Viacom was also successful in its request for copies of all videos that have ever been removed from youtube.com for any reason. Judge Stanton ruled that this discovery is necessary for Viacom to identify infringing videos among the removed material, and that the logistical difficulties in transferring this enormous quantity of data are not prohibitive.
Yet the ruling stated that the Electronic Communications Privacy Act (“ECPA”) 18 U.S.C. § 2510 et seq., does prevent YouTube from disclosing any videos users had labeled “private.” The court protected the videos themselves but granted the motion to compel disclosure of non-content information, such as usage history.
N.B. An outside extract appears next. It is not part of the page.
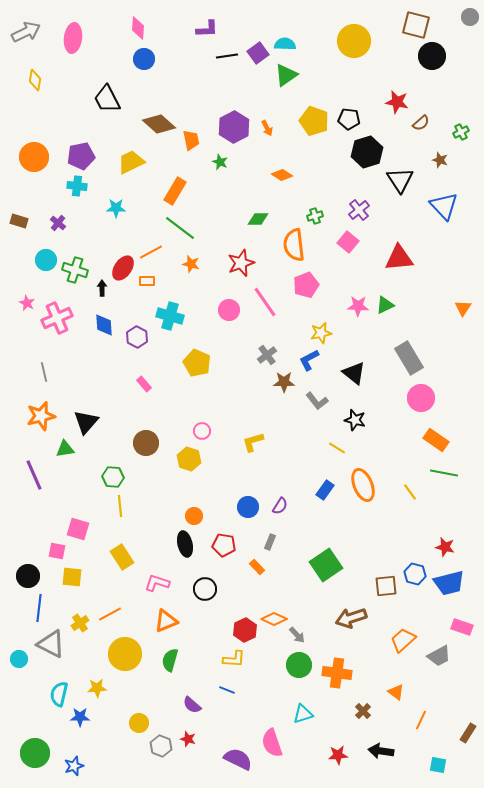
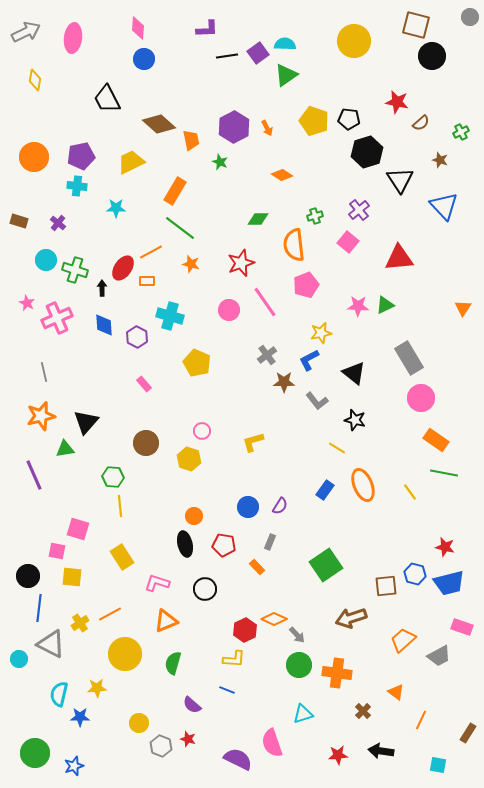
green semicircle at (170, 660): moved 3 px right, 3 px down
Viacom hopes to use this information to test its argument that videos designated as “private” are nevertheless shared with numerous members of the public. Such videos would lose their protected status under Viacom’s interpretation of the ECPA.
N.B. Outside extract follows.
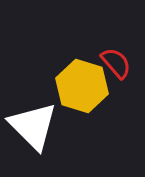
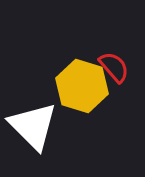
red semicircle: moved 2 px left, 4 px down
The court accepted Google’s argument that the release of its source code, which is a valuable commercial secret, would be devastating to Google’s business. It held that Viacom would need to make a “plausible showing” to demonstrate that Google’s search code was intentionally designed to facilitate the viewing of infringing content. Stanton similarly denied discovery of the source code for of YouTube’s new “Video ID” program, with which copyright owners can search for infringing materials on youtube.com by providing sample clips for reference.
Viacom has stated that it does not intend to use the logging database information to sue individual users for copyright infringement and has issued a statement that it will allow YouTube to strip personally identifiable information from its records before disclosure.
Ellen Nakashima at the Washington Post points out that even if Viacom has promised not to use the data to pursue lawsuits against individuals, the ruling may still pave the way for others to do so.